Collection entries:
──────────

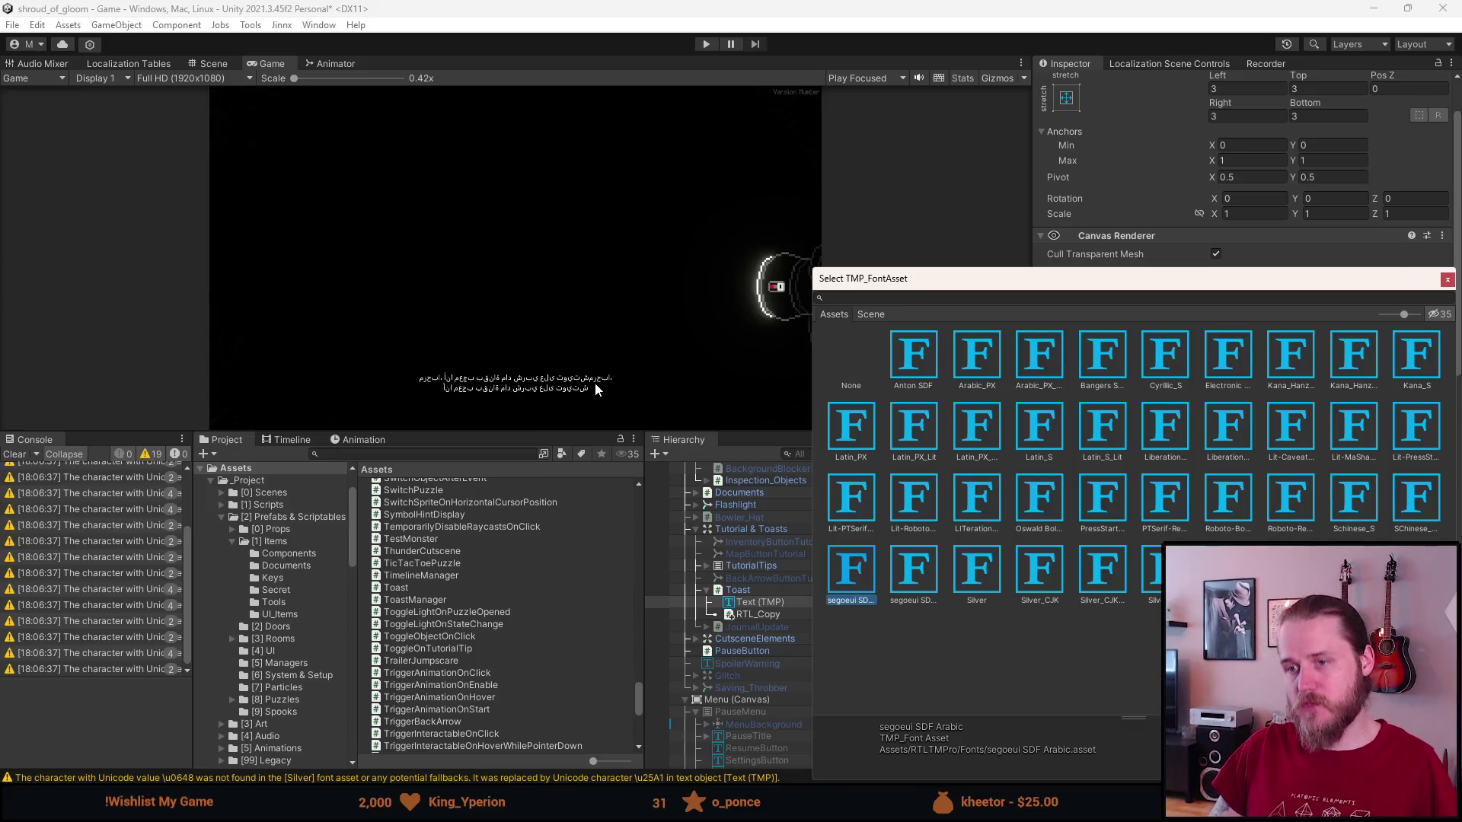
Close the font asset picker and select the RTL_Copy object.
scroll(592, 392, "up", 4)
scroll(587, 397, "up", 2)
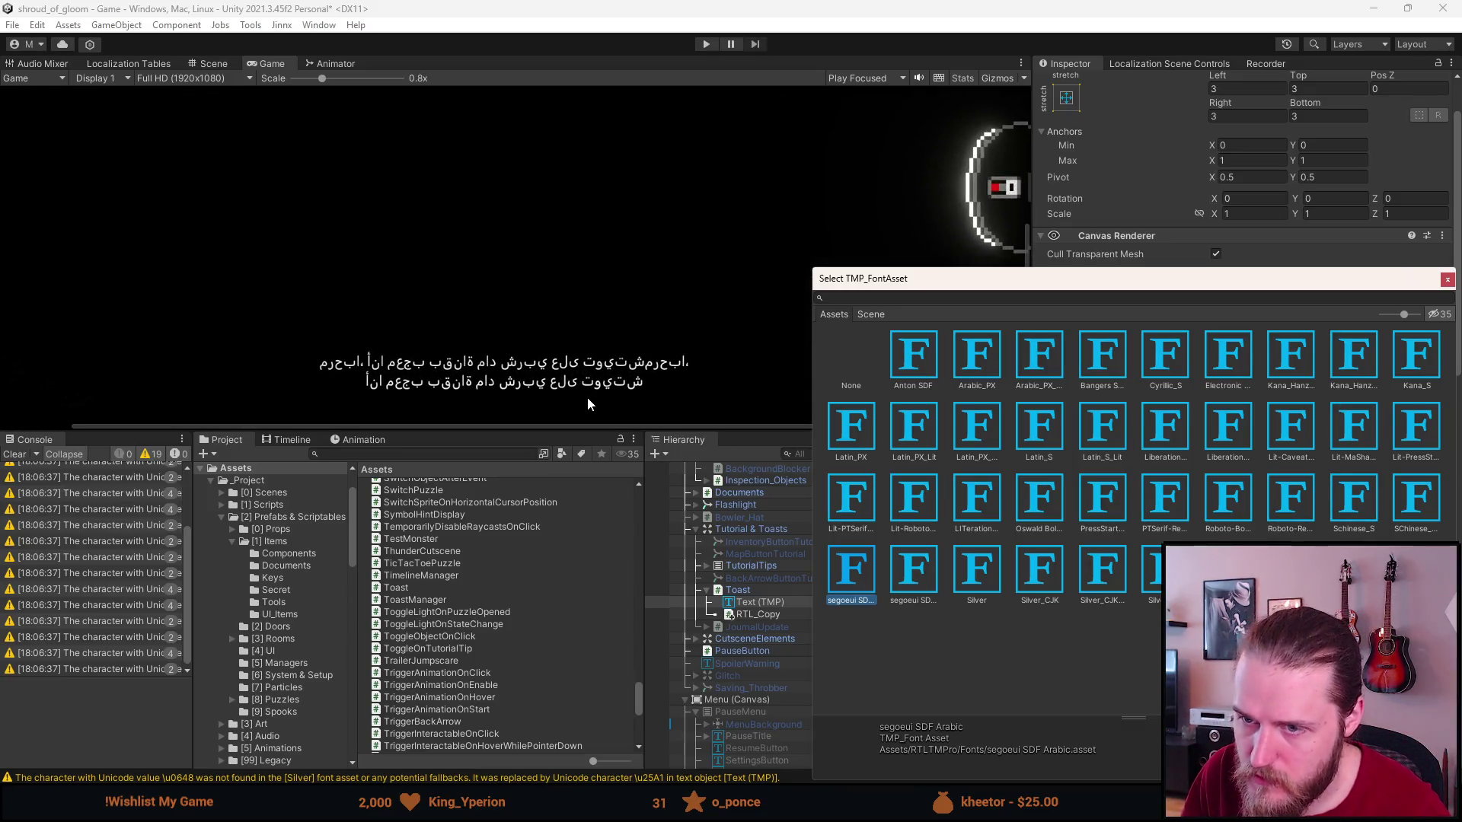
scroll(639, 352, "down", 2)
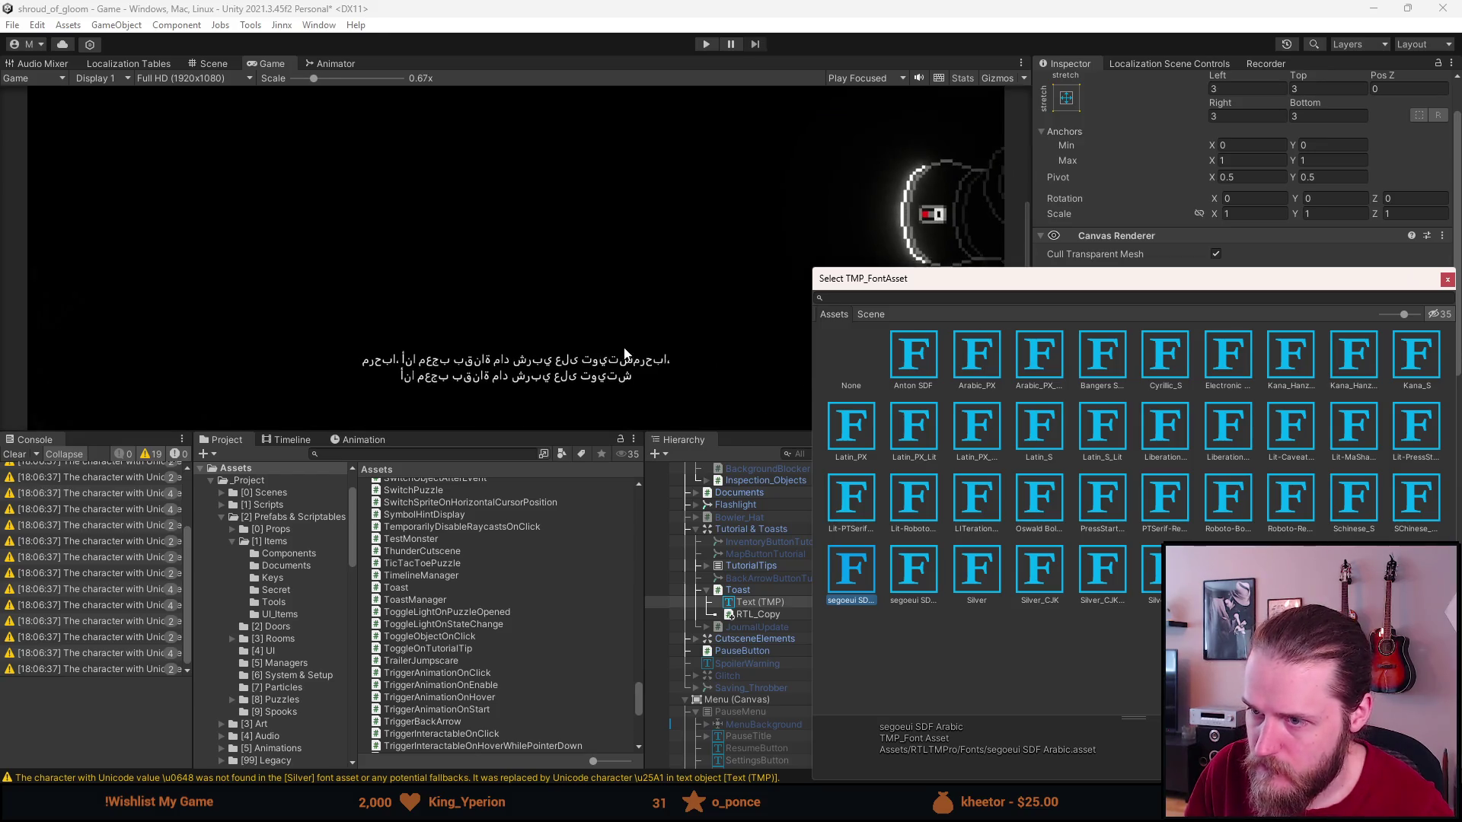
left_click(1447, 281)
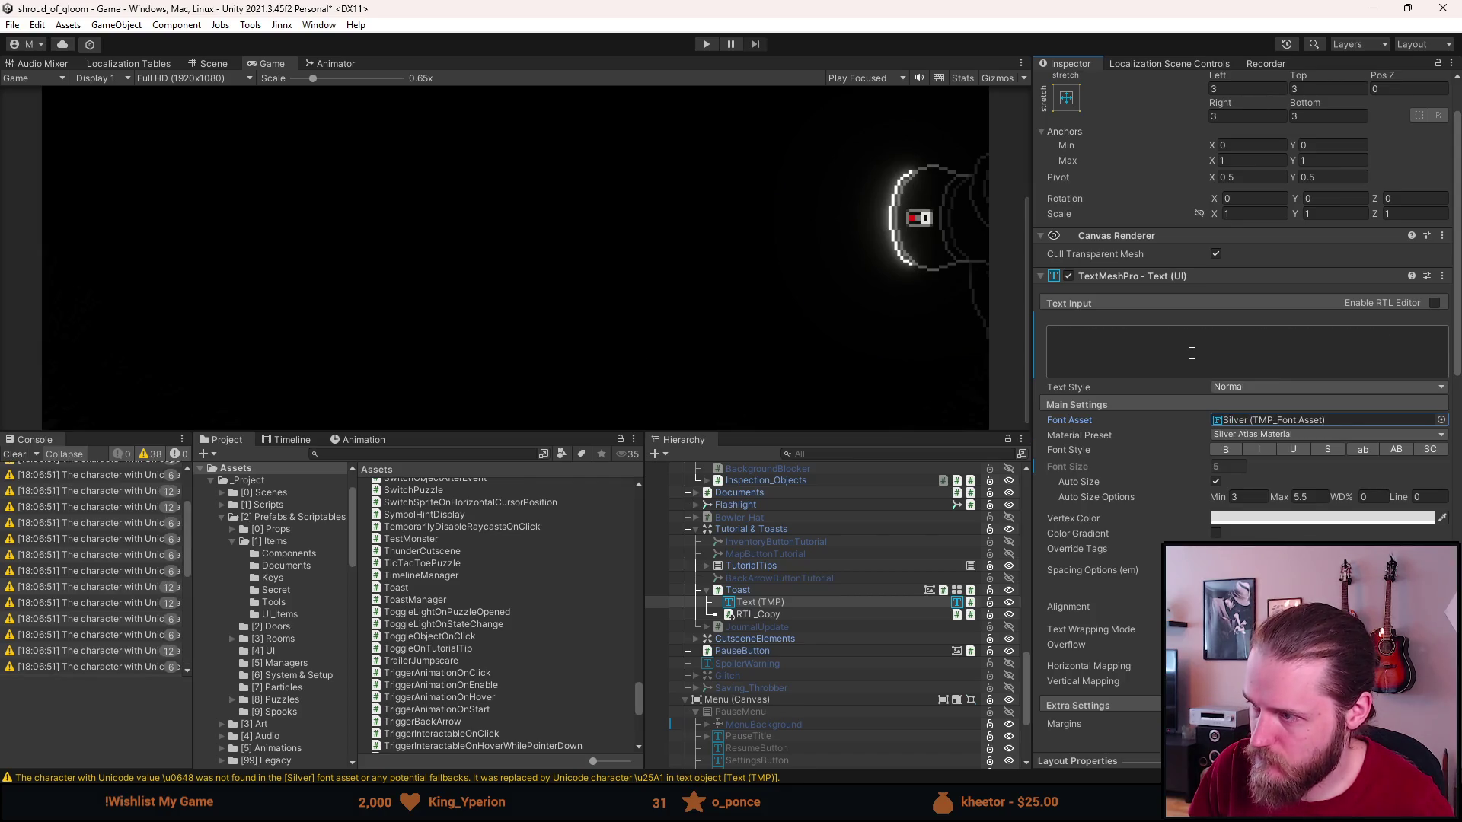
left_click(869, 609)
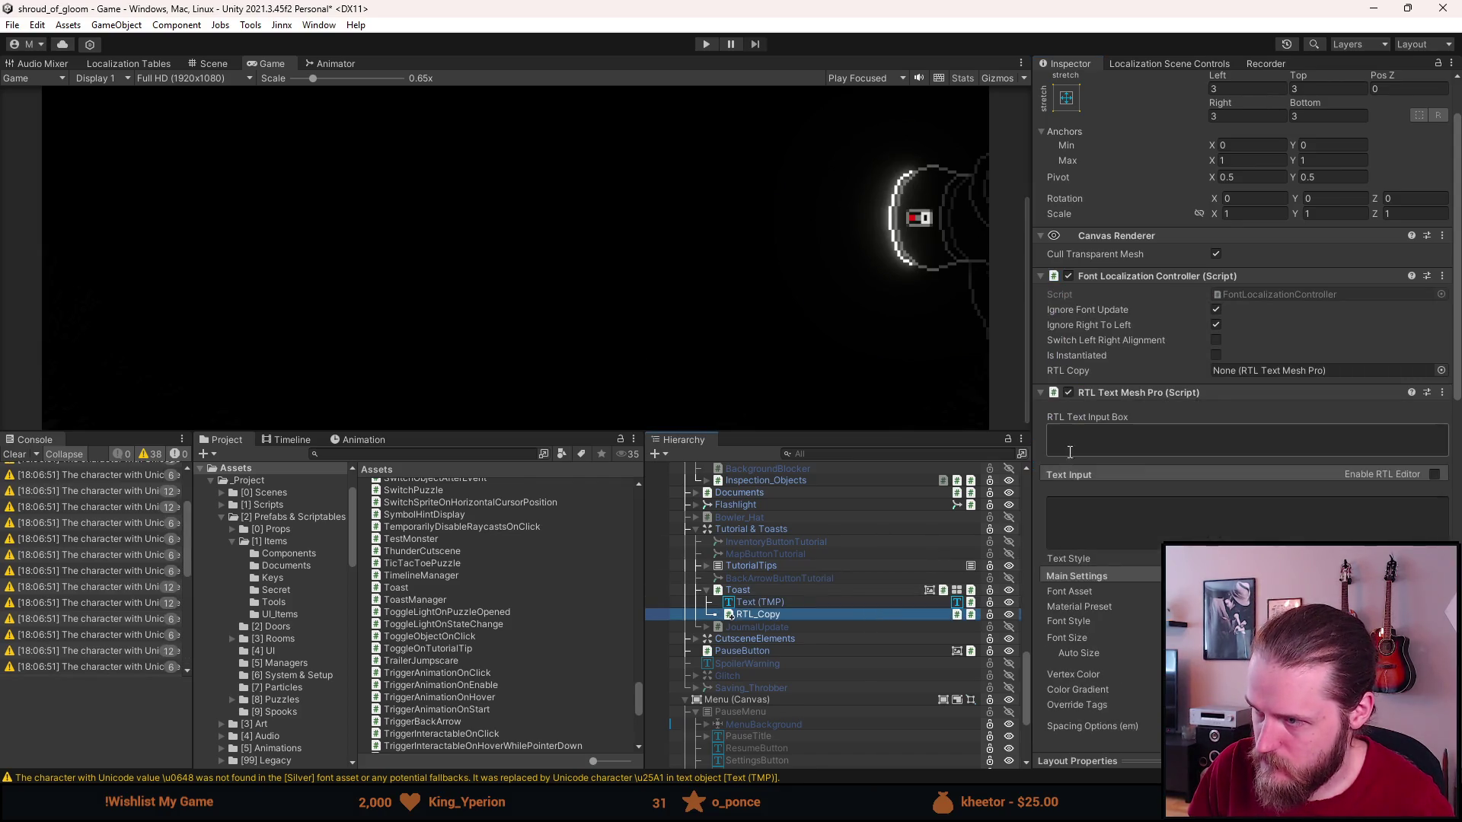
scroll(852, 618, "down", 3)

──────────

TASK INSTRUCTIONS ▸
The records above are to be set down exactly as written, with no images.

ANSWER TO THIS TASK ▸
Close the font asset picker and select the RTL_Copy object.
scroll(592, 392, "up", 4)
scroll(587, 397, "up", 2)
scroll(639, 352, "down", 2)
left_click(1447, 281)
left_click(869, 609)
scroll(852, 618, "down", 3)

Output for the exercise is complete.